Generative AI agents are reshaping human-computer interaction, shifting users from direct task execution to supervising machine-driven actions, especially the rise of "vibe coding" in programming. Yet little is known about how screen reader programmers interact with AI code assistants in practice. We conducted a longitudinal study with 16 blind and low-vision programmers. Participants completed a GitHub Copilot tutorial, engaged with a programming task, and provided initial feedback. After two weeks of AI-assisted programming, follow-ups examined how their practices and perceptions evolved. Our findings show that code assistants enhanced programming efficiency and bridged accessibility gaps. However, participants struggled to convey intent, interpret AI outputs, and manage multiple views while maintaining situational awareness. They showed diverse preferences for accessibility features, expressed a need to balance automation with control, and encountered barriers when learning to use these tools.
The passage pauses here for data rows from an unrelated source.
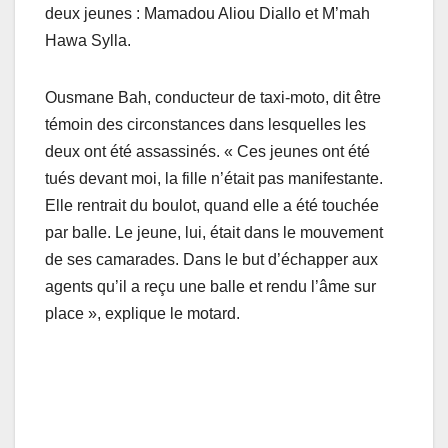
deux jeunes : Mamadou Aliou Diallo et M’mah
Hawa Sylla.
Ousmane Bah, conducteur de taxi-moto, dit être
témoin des circonstances dans lesquelles les
deux ont été assassinés. « Ces jeunes ont été
tués devant moi, la fille n’était pas manifestante.
Elle rentrait du boulot, quand elle a été touchée
par balle. Le jeune, lui, était dans le mouvement
de ses camarades. Dans le but d’échapper aux
agents qu’il a reçu une balle et rendu l’âme sur
place », explique le motard.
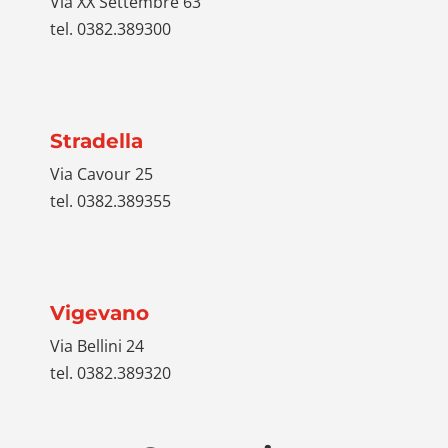
Via XX Settembre 63
tel. 0382.389300
Stradella
Via Cavour 25
tel. 0382.389355
Vigevano
Via Bellini 24
tel. 0382.389320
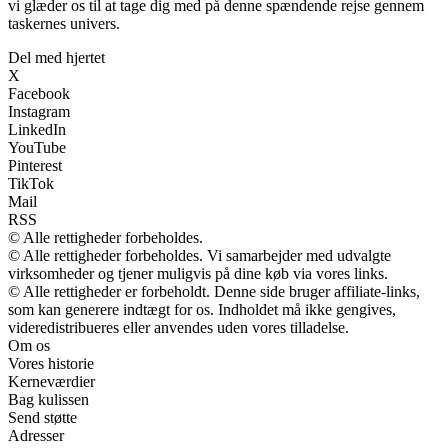
vi glæder os til at tage dig med på denne spændende rejse gennem
taskernes univers.
Del med hjertet
X
Facebook
Instagram
LinkedIn
YouTube
Pinterest
TikTok
Mail
RSS
© Alle rettigheder forbeholdes.
© Alle rettigheder forbeholdes. Vi samarbejder med udvalgte
virksomheder og tjener muligvis på dine køb via vores links.
© Alle rettigheder er forbeholdt. Denne side bruger affiliate-links,
som kan generere indtægt for os. Indholdet må ikke gengives,
videredistribueres eller anvendes uden vores tilladelse.
Om os
Vores historie
Kerneværdier
Bag kulissen
Send støtte
Adresser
Furthermore, we propose design principles and recommendations for more accessible and inclusive human-AI collaborations.

Paper Structure

This paper contains 37 sections, 7 figures, 5 tables.

Figures (7)

  • Figure 1: Overview of the three-phase study design. The study included an initial study with 16 participants, a two-week phase where participants used Copilot in regular programming and recorded their experiences (31 cases collected), and a follow-up study.
  • Figure 2: Overview of GitHub Copilot features. (a) Code Completion provides real-time code suggestions as users type. (b) Inline Chat enables seamless conversational interaction directly within the editor or terminal. (c) Chat Panel supports multi-turn conversations with three modes (i.e., Ask mode, Edit mode, and Agent mode). Users can review responses in three ways: (1) reviewing and editing generated code in the editor, (2) navigating the message list in the chat panel, and (3) accessing responses in the accessible view.
  • Figure 3: Self-reported Likert scores from the initial and follow-up studies, showing changes over the two-week exploration. Only the 15 participants who completed the follow-up study are included. Q10 was not rated by some participants due to unfamiliarity with code completion. See Appendix \ref{['tab:likert']} for full questions.
  • Figure 4: (a) Time participants spent on programming-related activities during the task. "Waiting" indicates time spent waiting for AI to generate responses. (b) Breakdown of time spent by participants and the code assistant on three specific coding activities. For the code assistant, the time reflects response generation.
  • Figure 5: Four users' timelines---P1 (task: T2), P2 (task: T4), P10 (task: T1), and P15 (task: T3)---during their programming task. Code Assistant indicates when the assistant generated a response or performed an action after receiving a user's prompt or acceptance. Accessibility Issues denote points where users encountered difficulties that hindered smooth operation during the activity. Blank intervals represent periods of non-programming activities (e.g., seeking assistance for issues, troubleshooting network issues).